BEGIN

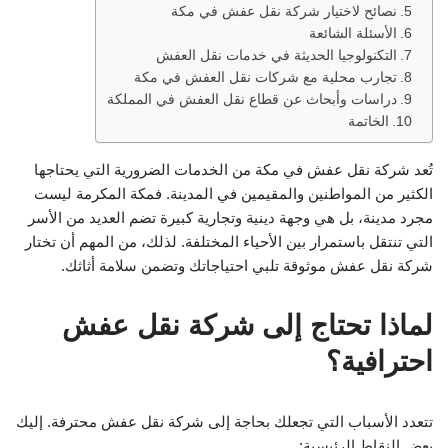
نصائح لاختيار شركة نقل عفش في مكة
الأسئلة الشائعة
التكنولوجيا الحديثة في خدمات نقل العفش
تجارب محلية مع شركات نقل العفش في مكة
دراسات وأبحاث عن قطاع نقل العفش في المملكة
الخاتمة
تُعد شركة نقل عفش في مكة من الخدمات الضرورية التي يحتاجها
الكثير من المواطنين والمقيمين في المدينة. فمكة المكرمة ليست
مجرد مدينة، بل هي وجهة دينية وتجارية كبيرة تضم العديد من الأسر
التي تنتقل باستمرار بين الأحياء المختلفة. لذلك، من المهم أن تختار
شركة نقل عفش موثوقة تلبي احتياجاتك وتضمن سلامة أثاثك.
لماذا تحتاج إلى شركة نقل عفش
احترافية؟
تتعدد الأسباب التي تجعلك بحاجة إلى شركة نقل عفش محترفة. إليك
بعض النقاط الرئيسية:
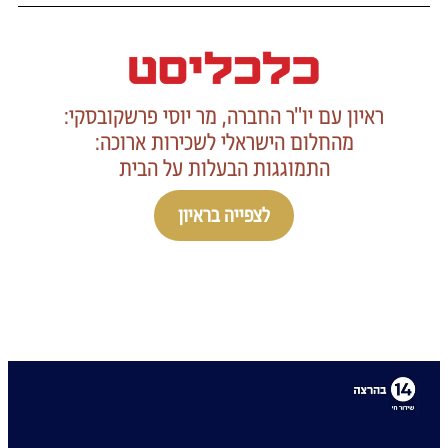
ראיון עם יו"ר החברה, מר יוסי פרשקובסקי:
מהחלום הישראלי לשכירות ארוכה:
התמוגגות הבעלות על הבית
לצפייה בראיון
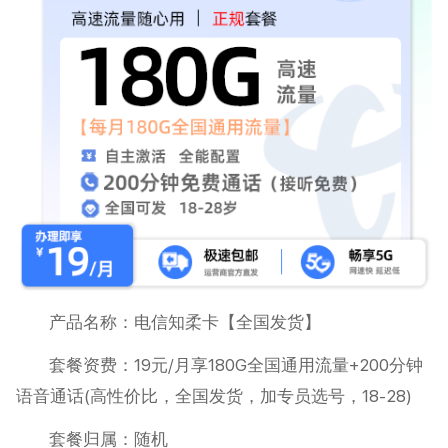
产品名称：电信知柔卡【全国发货】
套餐资费：19元/月享180G全国通用流量+200分钟
语音通话(高性价比，全国发货，加专员选号，18-28)
套餐归属：随机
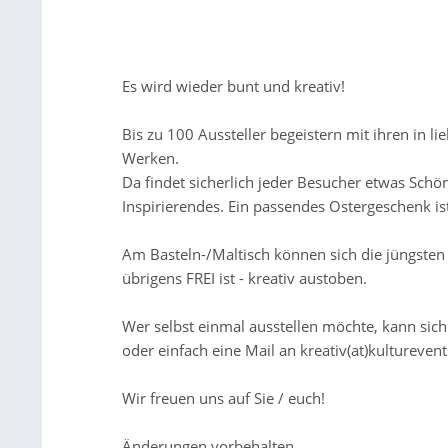
Es wird wieder bunt und kreativ!
Bis zu 100 Aussteller begeistern mit ihren in li
Werken.
Da findet sicherlich jeder Besucher etwas Sch
Inspirierendes. Ein passendes Ostergeschenk ist
Am Basteln-/Maltisch können sich die jüngsten B
übrigens FREI ist - kreativ austoben.
Wer selbst einmal ausstellen möchte, kann sich
oder einfach eine Mail an kreativ(at)kultureve
Wir freuen uns auf Sie / euch!
Änderungen vorbehalten.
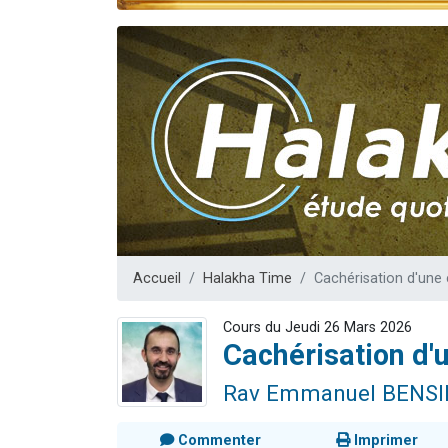
Il reste 
12 nouve
3 personnes 
2 personnes 
2 personnes 
Accueil
Halakha Time
Cachérisation d'une 
Cours du Jeudi 26 Mars 2026
Cachérisation d'
Rav Emmanuel BENS
Commenter
Imprimer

END

**To do:** Return each line of the data above that includes the word "شركة".

**Result of this exercise:**
نصائح لاختيار شركة نقل عفش في مكة
تُعد شركة نقل عفش في مكة من الخدمات الضرورية التي يحتاجها
شركة نقل عفش موثوقة تلبي احتياجاتك وتضمن سلامة أثاثك.
لماذا تحتاج إلى شركة نقل عفش
تتعدد الأسباب التي تجعلك بحاجة إلى شركة نقل عفش محترفة. إليك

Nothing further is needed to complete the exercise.